> _Problem_:
Find every line with the string "colis" in the material below and copy it.

BEGIN Provided data

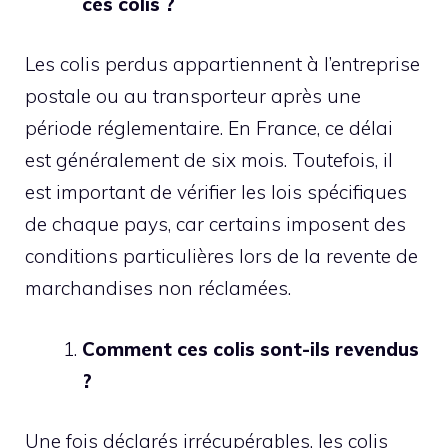
ces colis ?
Les colis perdus appartiennent à l’entreprise
postale ou au transporteur après une
période réglementaire. En France, ce délai
est généralement de six mois. Toutefois, il
est important de vérifier les lois spécifiques
de chaque pays, car certains imposent des
conditions particulières lors de la revente de
marchandises non réclamées.
Comment ces colis sont-ils revendus
?
Une fois déclarés irrécupérables, les colis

END Provided data

> _Exercise solution_:
ces colis ?
Les colis perdus appartiennent à l’entreprise
Comment ces colis sont-ils revendus
Une fois déclarés irrécupérables, les colis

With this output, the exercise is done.